Sources: U.S. Congress, Treasury Dept., G7, Federal Reserve
In the decades following World War II, the U.S. has seen its debt level steadily increase as the government has faced growing financial commitments. More recently, however, government debt has been expanding at a more significant pace since the early 2000s. Through these past two decades, there have been several political disputes regarding the debt ceiling, which is the limit of debt the government can issue. In January, the debt ceiling of $31.4 trillion was surpassed, which prompted the U.S. Treasury to implement “extraordinary measures” that will last until early summer to avoid the government defaulting on debt.
There have been several debt ceiling hurdles since the turn of the 20th century. Fortunately, the U.S. has never defaulted on its debt, which means the Treasury would be unable to pay its obligations. However, 2011 saw a point of near default, leading to credit rating agencies’ first downgrade of U.S. debt. In 2013, debates regarding the debt ceiling rose again, with the government experiencing a partial shutdown that led to the furloughing of hundreds of thousands of federal employees until the debt ceiling was suspended. More recently, another government shutdown occurred in 2018 when the debt ceiling yet again failed to be raised. Now, in 2023, the debt ceiling saw a near-default due to political gridlock and differing interests by the main political parties. The resolution to this will delay further debt negotiations until 2025, suspending the debt ceiling and keeping spending largely at its current level.

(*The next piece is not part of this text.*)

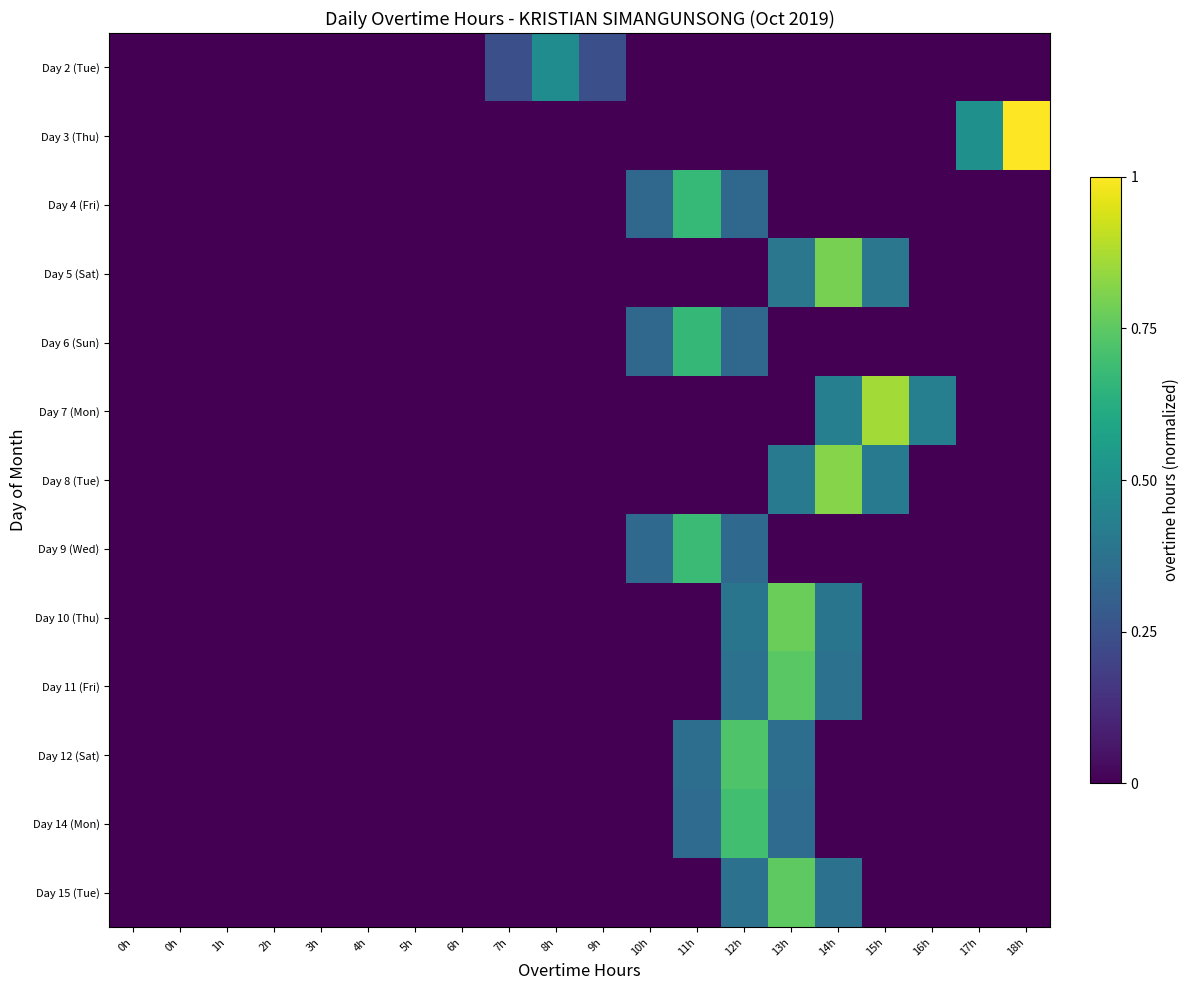

How many categories are shown in the chart?

20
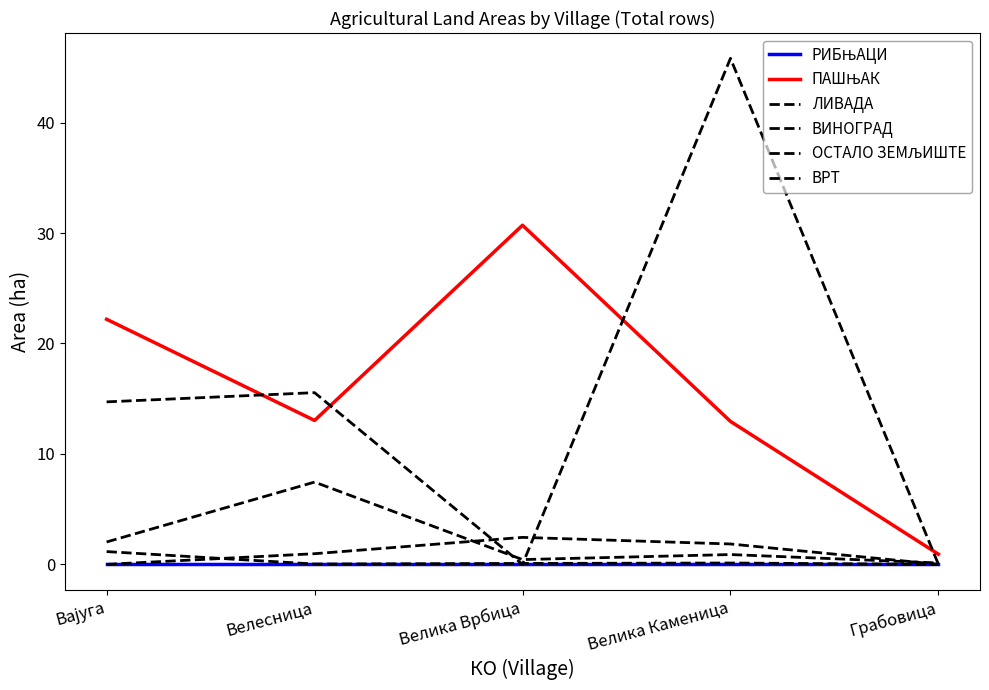

At which label is РИБЊАЦИ closest to 0?

Вајуга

The risks of default include severe domestic and global economic repercussions, market volatility, and damage to confidence in the U.S. government’s ability to manage its finances. As political gridlock has driven another debt ceiling crisis, it is important to note that extremely similar circumstances have occurred in the past and will likely continue to occur.

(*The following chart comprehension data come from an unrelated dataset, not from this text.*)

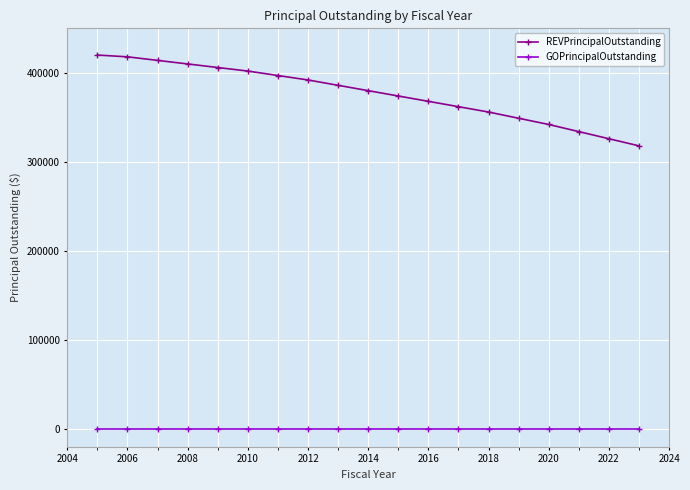

What is the maximum value shown in the chart?

420000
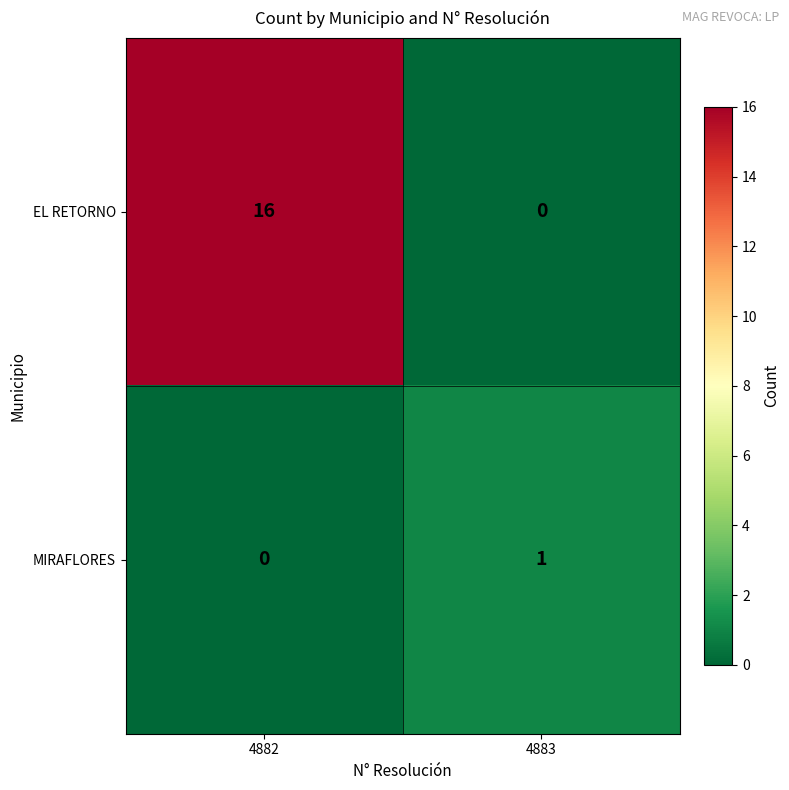

What is the average value of the EL RETORNO series?

8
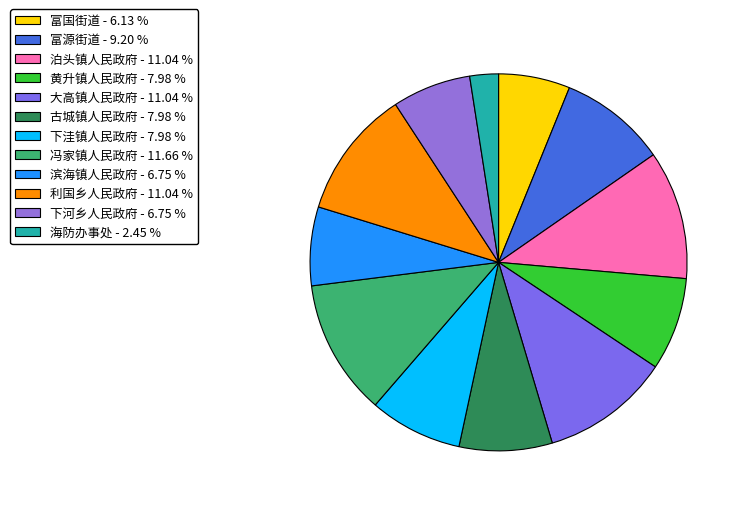

Which slice is the largest?

冯家镇人民政府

Sources: Congressional Research Service, U.S. Department of the Treasury
Following two consecutive quarters of negative Gross Domestic Production (GDP) growth starting in 2022, the year ended with two consecutive quarters of positive growth. While 2023’s first quarter also displayed positive growth, marginal growth shows a cooling GDP. GDP grew by 1.1% in the first quarter of 2023, down from 2.6% in the fourth quarter of 2022.

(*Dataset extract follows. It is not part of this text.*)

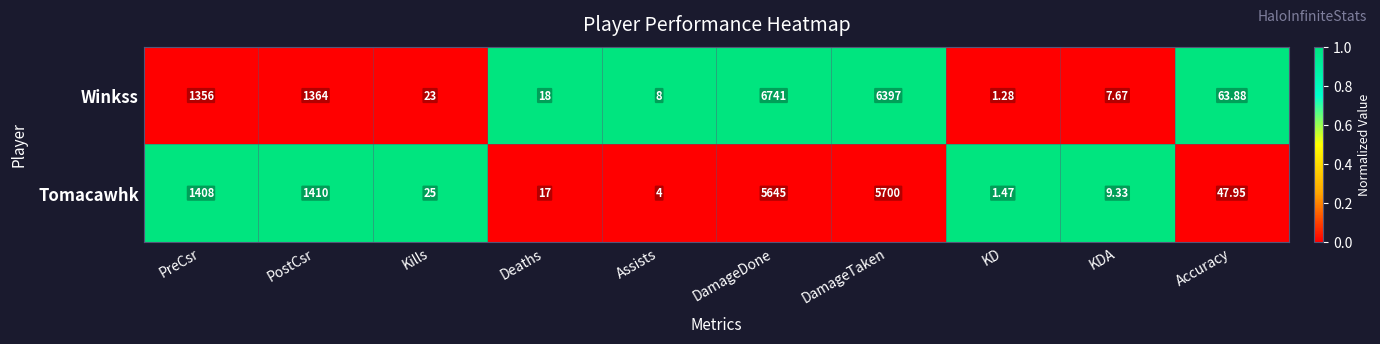

Which series has the largest total across all categories?

Winkss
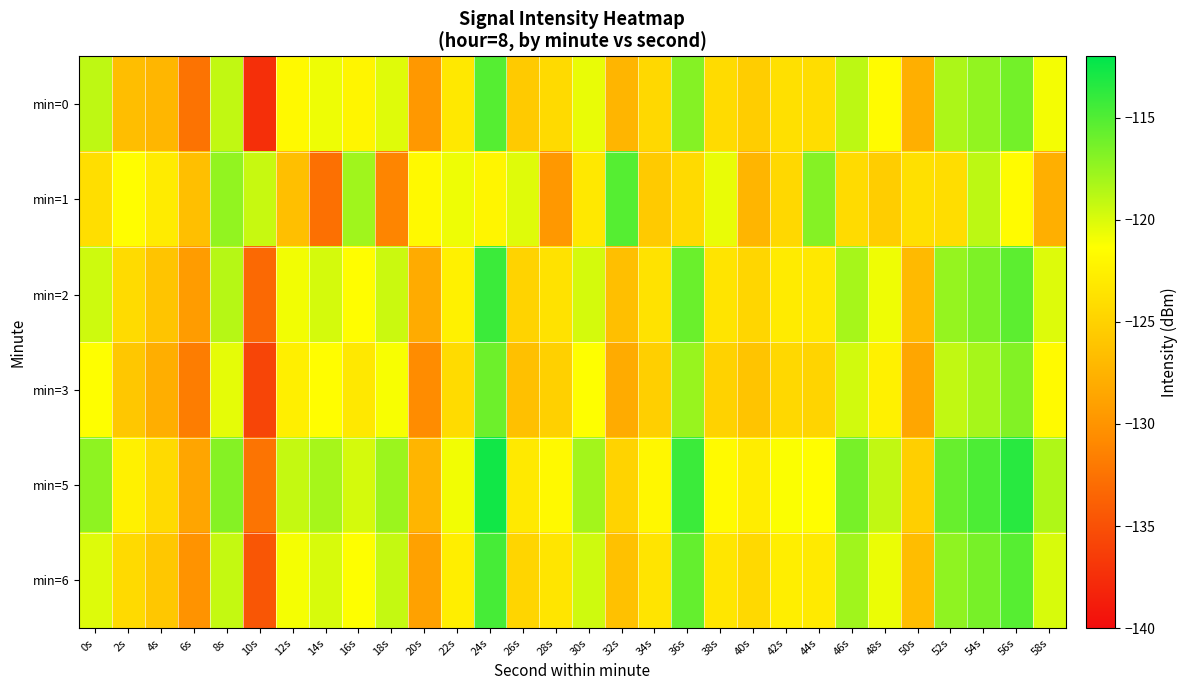

At how many categories does at least one series exceed -134?

30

Also trending downward is inflation, increasing 4.9 percent from April 2022 to April 2023, the smallest 12-month increase since April 2021. A large driver behind this decline is the mellowing of more volatile factors such as electricity, gasoline, vehicles, and food. Leading this decline is the price of gasoline, which fell 17.4% in March and 12.2% in April from the year prior.
However, core inflation remains resilient. Core inflation excludes more volatile factors which significantly contributed to inflation’s historic rise in 2022. While lower than its September 2022 high of 6.6%, core inflation has remained relatively constant in the past 5 months, measuring in April at 5.5%, just 0.1% lower than in March and the same as in February.